Several hundred euro banknotes stacked by value. Euro money concept. Rolls Euro banknotes. Euro currency. Announced cancellation of five hundred euro banknotes. Banknotes stacked on each other in different positions. Toned photo.

Ljubljana – Slovenia’s central bank will mark the 30th anniversary of the first banknotes issued in independent Slovenia with a projection on the facade of its building in the centre of Ljubljana. The video screen displaying previous and current Slovenian currencies will be lit up every day until the end of October.

Slovenia’s central bank or Banka Slovenije will mark the year of its 30th anniversary in October with various events and activities, including a video projection narrating the bank’s journey from 1991 to the present day.

Using the video-mapping technique, the projection will be shown on the facade of the bank’s building every day in October between 7pm and 10pm, the bank said.

On 8 October 1991, the newly independent Slovenia introduced its new currency, the tolar.

The first Slovenian banknotes were provisional payment notes that entered circulation on that day.

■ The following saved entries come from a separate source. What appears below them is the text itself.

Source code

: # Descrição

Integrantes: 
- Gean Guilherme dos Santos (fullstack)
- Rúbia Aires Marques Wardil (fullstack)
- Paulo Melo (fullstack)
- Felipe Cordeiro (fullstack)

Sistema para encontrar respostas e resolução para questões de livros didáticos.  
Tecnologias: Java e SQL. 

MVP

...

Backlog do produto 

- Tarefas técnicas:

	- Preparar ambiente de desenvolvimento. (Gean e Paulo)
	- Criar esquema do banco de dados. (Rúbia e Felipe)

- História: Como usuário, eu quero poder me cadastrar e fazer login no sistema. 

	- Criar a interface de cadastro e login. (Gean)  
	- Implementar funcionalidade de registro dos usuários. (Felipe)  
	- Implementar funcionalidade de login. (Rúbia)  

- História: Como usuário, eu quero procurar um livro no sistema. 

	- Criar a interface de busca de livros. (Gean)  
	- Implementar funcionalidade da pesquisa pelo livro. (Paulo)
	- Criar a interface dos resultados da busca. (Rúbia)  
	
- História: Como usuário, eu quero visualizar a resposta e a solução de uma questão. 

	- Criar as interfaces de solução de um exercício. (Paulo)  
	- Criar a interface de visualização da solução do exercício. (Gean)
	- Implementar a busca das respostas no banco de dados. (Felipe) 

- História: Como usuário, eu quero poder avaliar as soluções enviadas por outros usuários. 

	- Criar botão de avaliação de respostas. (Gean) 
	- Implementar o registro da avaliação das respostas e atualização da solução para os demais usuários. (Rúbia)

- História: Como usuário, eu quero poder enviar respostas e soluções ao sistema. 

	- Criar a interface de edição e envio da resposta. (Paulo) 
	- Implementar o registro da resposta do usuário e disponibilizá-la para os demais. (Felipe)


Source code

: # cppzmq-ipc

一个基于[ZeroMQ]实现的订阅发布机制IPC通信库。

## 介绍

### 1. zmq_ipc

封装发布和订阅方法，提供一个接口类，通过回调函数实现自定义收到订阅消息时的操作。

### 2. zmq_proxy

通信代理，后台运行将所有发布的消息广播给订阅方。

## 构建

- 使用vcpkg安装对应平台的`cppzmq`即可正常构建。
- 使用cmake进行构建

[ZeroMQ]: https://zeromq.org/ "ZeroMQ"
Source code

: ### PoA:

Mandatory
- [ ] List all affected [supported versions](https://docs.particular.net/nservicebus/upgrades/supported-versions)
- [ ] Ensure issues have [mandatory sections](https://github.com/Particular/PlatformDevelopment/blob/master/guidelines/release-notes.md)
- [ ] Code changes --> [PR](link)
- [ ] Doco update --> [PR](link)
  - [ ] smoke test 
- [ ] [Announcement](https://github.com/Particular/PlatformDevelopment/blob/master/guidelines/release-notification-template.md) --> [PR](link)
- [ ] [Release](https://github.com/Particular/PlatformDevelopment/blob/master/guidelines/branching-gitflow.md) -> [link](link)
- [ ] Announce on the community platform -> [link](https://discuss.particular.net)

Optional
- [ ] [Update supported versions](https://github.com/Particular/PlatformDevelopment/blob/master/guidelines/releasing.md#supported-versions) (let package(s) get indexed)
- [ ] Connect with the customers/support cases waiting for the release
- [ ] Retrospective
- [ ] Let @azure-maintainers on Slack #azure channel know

A day later, citizens were able to exchange Yugoslav dinars for them at an exchange rate of 1:1.

A year after the issuance of the provisional payment notes, the first true banknotes of the new Slovenian currency entered circulation.

The tolar was then abandoned in January 2007, when Slovenia joined the Eurozone and replaced the tolar with the euro.

“The Eurozone ensures stable price growth and provides a supportive environment for around 340 million people to pursue their life and business goals,” Banka Slovenije wrote.